_TRECHO DO TEXTO_
##############################

September 30, 2008 / 2:06 PM / in 9 years

ATUALIZA2-Superávit primário sobe a R$10 bi em agosto

3 Min, DE LEITURA

(Texto atualizado com mais dados e comentários do BC)

Por Isabel Versiani

BRASÍLIA, 30 de setembro (Reuters) - O superávit primário do setor público subiu para 10,184 bilhões de reais em agosto, refletindo o aumento das receitas, informou o Banco Central nesta terça-feira.

O saldo positivo, que indica a diferença entre receitas e despesas do governo excluindo juros, foi superior ao de 8,091 bilhões de reais registrado em igual período de 2007.

Em 12 meses encerrados em agosto, a economia feita pelo país para o pagamento de juros foi equivalente a 4,42 por cento do Produto Interno Bruto (PIB), ante 4,39 por cento do PIB em 12 meses até julho.

O governo tem como meta para o ano superávit primário de 4,3 por cento do PIB.

Segundo o chefe do Departamento Econômico do BC, Altamir Lopes, os resultados tornam "sem dúvida factível" o cumprimento da meta fiscal.

A dívida líquida total do setor público ficou em 40,5 por cento do PIB no mês passado, frente a 40,8 por cento em julho.

##############################

_DADOS FORNECIDOS_
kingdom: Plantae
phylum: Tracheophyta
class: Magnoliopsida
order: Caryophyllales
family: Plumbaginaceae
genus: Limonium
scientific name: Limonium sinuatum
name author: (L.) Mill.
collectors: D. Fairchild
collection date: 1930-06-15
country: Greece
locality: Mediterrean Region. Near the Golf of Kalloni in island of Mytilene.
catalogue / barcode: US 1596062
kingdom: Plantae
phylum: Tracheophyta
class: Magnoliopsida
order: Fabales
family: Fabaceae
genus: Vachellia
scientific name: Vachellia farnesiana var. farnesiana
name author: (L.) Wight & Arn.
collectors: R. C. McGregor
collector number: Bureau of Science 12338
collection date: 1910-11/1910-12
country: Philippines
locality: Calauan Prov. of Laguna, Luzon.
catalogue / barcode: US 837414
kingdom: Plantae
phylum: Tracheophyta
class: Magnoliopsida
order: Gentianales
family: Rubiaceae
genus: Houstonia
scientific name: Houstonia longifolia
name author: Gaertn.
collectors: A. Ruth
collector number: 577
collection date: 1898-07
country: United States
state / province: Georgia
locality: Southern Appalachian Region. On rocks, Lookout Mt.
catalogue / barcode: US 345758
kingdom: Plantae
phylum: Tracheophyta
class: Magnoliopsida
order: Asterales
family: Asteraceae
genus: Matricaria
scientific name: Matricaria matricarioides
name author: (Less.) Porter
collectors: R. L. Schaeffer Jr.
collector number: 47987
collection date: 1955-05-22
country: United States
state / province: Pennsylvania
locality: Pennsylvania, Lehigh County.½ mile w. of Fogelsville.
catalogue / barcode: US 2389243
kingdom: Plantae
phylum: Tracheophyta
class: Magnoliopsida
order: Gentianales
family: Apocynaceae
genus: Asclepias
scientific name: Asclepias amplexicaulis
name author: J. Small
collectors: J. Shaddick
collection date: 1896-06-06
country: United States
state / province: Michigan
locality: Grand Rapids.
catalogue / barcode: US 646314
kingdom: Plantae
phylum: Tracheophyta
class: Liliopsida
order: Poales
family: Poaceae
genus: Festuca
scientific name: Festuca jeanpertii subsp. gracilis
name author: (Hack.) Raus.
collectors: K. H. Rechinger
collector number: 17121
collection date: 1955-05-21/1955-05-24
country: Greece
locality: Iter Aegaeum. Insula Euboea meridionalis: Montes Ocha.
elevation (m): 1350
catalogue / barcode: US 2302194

##############################

_DETALHES DO EXERCÍCIO_
Atualize a notícia sobre o superávit primário de "Em 12 meses encerrados" a "meses até julho.", substituindo "equivalente" por "correspondente".

_SEÇÃO DE RESPOSTA_
Em 12 meses encerrados em agosto, a economia feita pelo país para o pagamento de juros foi correspondente a 4,42 por cento do Produto Interno Bruto (PIB), ante 4,39 por cento do PIB em 12 meses até julho.